Mais nous n’avons pas encore commenté le miracle lui-même ! Il est pourtant si célèbre, et les paroles qui y sont prononcées sont ancrées dans la mémoire de l’Eglise.
L’armée romaine restait solidement implantée en Palestine, non seulement depuis que Pompée l’avait conquise en 63 av. J.C., mais encore depuis les révoltes de – 1, consécutives de la mort d’Hérode. Caius César en Galilée, et Varus, commandant de ses légions, en Samarie, avaient réprimé durement les troubles. Au moins deux mille rebelles avaient été crucifiés. Les fils d’Hérode eux-mêmes, comme leur père, demeuraient soumis au protectorat pointilleux du gouverneur de Syrie, qui supervisait aussi la Judée et la Samarie, placées sous le contrôle direct d’un procurateur romain. Pas étonnant qu’un détachement de l’armée romaine, sous la responsabilité d’un centurion, se trouvât alors à Capharnaüm. Ce centurion semblait d’ailleurs bien inséré dans la vie locale juive, puisqu’il avait aidé à la construction de la synagogue. Peut-être même était-il un prosélyte, ou au moins un sympathisant de la religion juive, comme il s’en trouvait beaucoup parmi les païens.

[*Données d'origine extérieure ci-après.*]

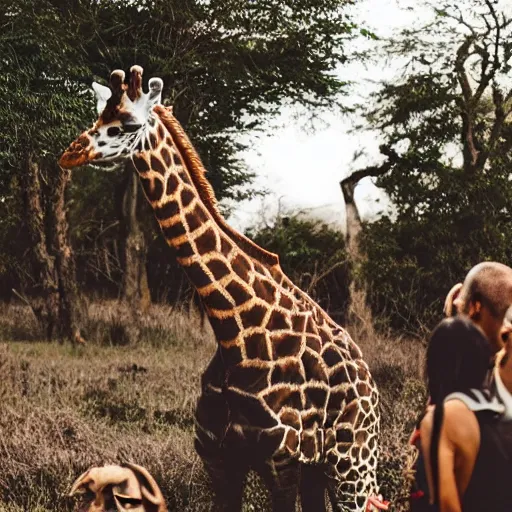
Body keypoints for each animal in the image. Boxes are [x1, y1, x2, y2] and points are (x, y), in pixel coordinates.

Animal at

Donc ce centurion a un serviteur malade, et sur le point de mourir, auquel il tenait beaucoup. Son ordonnance, en quelque sorte. Lui-même ne s’est pas rendu sur la montagne des arbres bénis, où Jésus avait donné rendez-vous à tous ses partisans. Mais quand le prophète revient, accompagné d’une foule énorme, dans le bourg de Capharnaüm, il lui envoie une délégation de juifs pour le supplier : Ne te dérange pas de venir chez moi, car je ne suis qu’un païen. Mais dis seulement un mot, à distance, et mon serviteur sera guéri. « Car moi qui n’ai rang que de subalterne, j’ai sous moi des soldats, et je dis à l’un : Va ! et il va, et à un autre : Viens ! et il vient. » (Lc 7, 8).
Il reconnaît implicitement Jésus comme Dieu, sur sa réputation déjà immense de thaumaturge. Les foules juives se précipitaient sur Jésus pour se faire guérir de toutes sortes d’infirmités. Le païen, lui, se contentera d’un seul mot prononcé par Jésus de loin pour obtenir la guérison de son familier.
Et Jésus ne peut qu’admirer cette humilité et cette foi. Il le donne en exemple à ses compatriotes plus démonstratifs, mais envahissants.
Ce centurion étranger, le jour même de la proclamation des Béatitudes, devenait le bénéficiaire de l’une d’entre elles : « Bienheureux les affligés, car ils seront consolés. » (Mt 5, 5).